--- PROVIDED PASSAGE ---

Inspirational Park in Nashville

Iva M. Kravitz

Completed in 2019, the 2.15-acre Frankie Pierce park and playground was designed by Hawkins Partners of Nashville, Tennessee for the private-public partnership between Metro Nashville and developer, Boyle Nashville for use by the residents of Capitol View and the public. The park is sandwiched between two railroad tracks which creates a more intimate setting.
Sitting among the dense plantings that block the railroad tracks, a Berliner Seilfabrik climbing play structure sits on multi colored rubber safety surfacing.
Built against the natural slope of a former gravel parking lot sits the pair of slides. The slides feed onto the blue rubber surfacing play equipment. Along the sides of the slides is reused cobble stone with specialty concrete along the path. Serviceberry (Amelanchier arborea) trees line the playground and are the lone remaining original plantings.

---

■ **TASKS TO COMPLETE**
• A. According to the park description, which firm designed the Frankie Pierce park and playground?
• B. Reproduce the section of the park description word for word, starting with "Inspirational Park in" and going on through "rubber safety surfacing.".

--- DATA PROVIDED ---

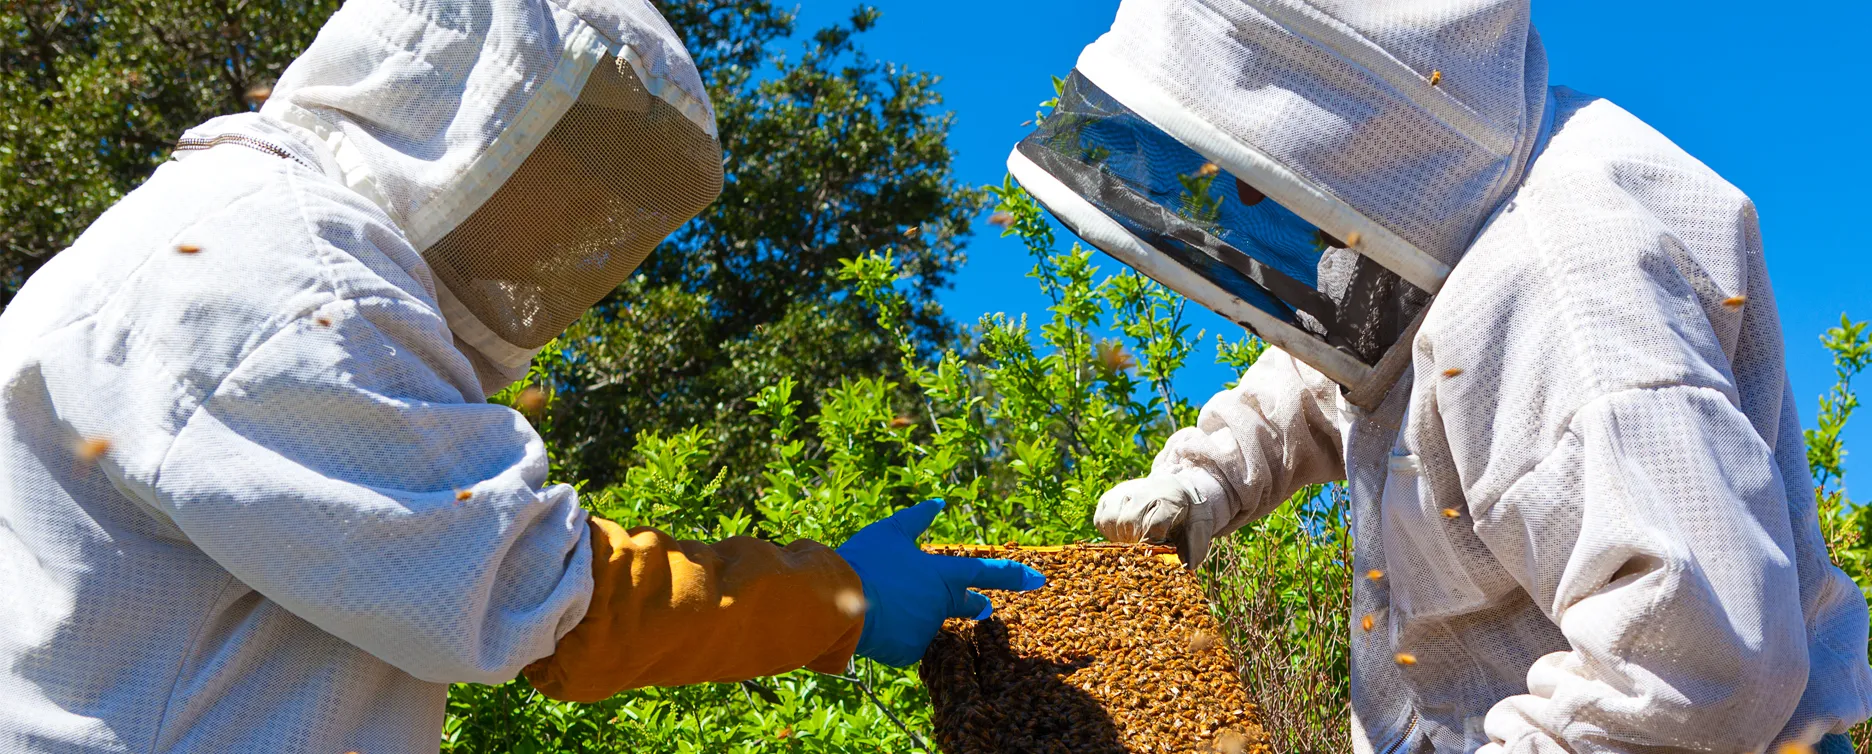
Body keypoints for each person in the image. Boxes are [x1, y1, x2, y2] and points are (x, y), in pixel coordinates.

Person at [0, 0, 1044, 751]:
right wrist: (836, 598)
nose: (555, 229)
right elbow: (539, 598)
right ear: (455, 109)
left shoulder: (215, 236)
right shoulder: (278, 268)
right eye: (552, 171)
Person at [1016, 0, 1872, 751]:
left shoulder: (1571, 298)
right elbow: (1318, 377)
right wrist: (1207, 479)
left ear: (1342, 133)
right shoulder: (1421, 261)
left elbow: (1703, 669)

---

■ **ANSWERS BY ITEM NUMBER**
• A. Hawkins Partners of Nashville, Tennessee

• B.
Inspirational Park in Nashville

Iva M. Kravitz

Completed in 2019, the 2.15-acre Frankie Pierce park and playground was designed by Hawkins Partners of Nashville, Tennessee for the private-public partnership between Metro Nashville and developer, Boyle Nashville for use by the residents of Capitol View and the public. The park is sandwiched between two railroad tracks which creates a more intimate setting.
Sitting among the dense plantings that block the railroad tracks, a Berliner Seilfabrik climbing play structure sits on multi colored rubber safety surfacing.